Most people don’t use them because they’re difficult to use. Not difficult in the sense that you need to be smart, but difficult in the sense that it takes three extra clicks every time you send an email. For most people, that’s too much friction in their ordinary work flow, but people engaged in high-risk criminal activity are always going to be willing to click three extra times. The only people who aren’t are normal people like you and I. So we’re the only ones affected by mass surveillance, and we’re also the ones that have our data leaked and compromised every time consumer internet services get hacked.
These services are finally realizing that end-to-end encryption is the only way to keep our data safe, which is why we’re starting to see it deployed in major consumer products. The FBI wants us to believe that strong encryption in consumer products will enable terrorists, but they already have access to encryption. It’s the rest of us that don’t.
We’ve learned that the Paris attackers used burner phones, not encryption. As far as I can tell, encryption played little role in the San Bernardino attacks. As a cryptographer, do you ever feel like a scapegoat whenever there’s a terrorist attack, where encryption gets blamed, even if it played no role?
Of course. The growing adoption of end-to-end encryption in consumer products has nothing to do with terrorism, but the FBI is trying to build that association as strongly as they can.

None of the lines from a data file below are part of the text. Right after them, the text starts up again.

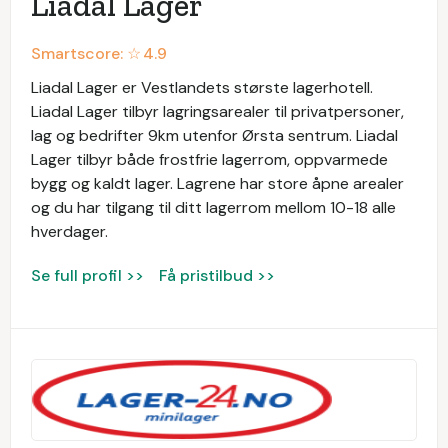
Liadal Lager
Smartscore: ☆
4.9
Liadal Lager er Vestlandets største lagerhotell.
Liadal Lager tilbyr lagringsarealer til privatpersoner,
lag og bedrifter 9km utenfor Ørsta sentrum. Liadal
Lager tilbyr både frostfrie lagerrom, oppvarmede
bygg og kaldt lager. Lagrene har store åpne arealer
og du har tilgang til ditt lagerrom mellom 10-18 alle
hverdager.
Se full profil >>
Få pristilbud >>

Every time there’s something people will react to, “unnamed government sources” immediately leak that end-to-end encryption is involved.
In the end, though, we learn that it wasn’t. And even if terrorists do find end-to-end encryption useful at some point, that is unrelated to whether or not it should be available in consumer products for the rest of us.
Conversely, it’s not hard to imagine a situation where terrorists might use Signal or WhatsApp or an encrypted iPhone to send messages to one another. If that were to occur, would you, as a proponent of strong encryption, feel at all guilty?
Not at all. Maybe they like Signal because it’s easy to use, but they’d be just as willing to use the clunky encryption products that have been around since the ’90s. Or they’d write their own clunky products without any difficulty. What we do at Open Whisper Systems isn’t about creating encryption — that’s been done already. What we’re doing is creating encryption that people who aren’t engaged in high risk criminal activity can actually use and benefit from.
In 2014, security researcher Oliver Day told Popular Science that anyone who markets a product as “NSA-proof” is selling snake oil. Do you agree that’s true? (To the best of your knowledge?) Can the NSA get into folks’ iPhones? Or hack into Signal?
What we’re doing with Signal is working to make mass surveillance impossible. That includes mass surveillance by the NSA. What we’re not doing is trying to stop targeted attacks. There are plenty of ways that the NSA could physically compromise the device of a Signal user and record what is typed before it’s even encrypted or transmitted.
But those attacks are very risky for the NSA. It’s not just network monitoring anymore, or activity happening on a server somewhere, and the economics of how they achieve that kind of access requires that they do it very selectively.
In the future, will the Internet be a way for people to communicate cheaply (and criticize their governments?) Or is it the world’s biggest surveillance machine?
I’m not a techno-optimist — I believe that as technology’s role in mediating our lives increases, we will continue to lose fundamental control over those aspects of our lives — but when it comes to the narrow question of communication and encryption, though, I’m uncharacteristically optimistic. It seems in that in the short term, the future of mobile communication is overlay services, and it looks to me like the future of overlay services is end-to-end encryption.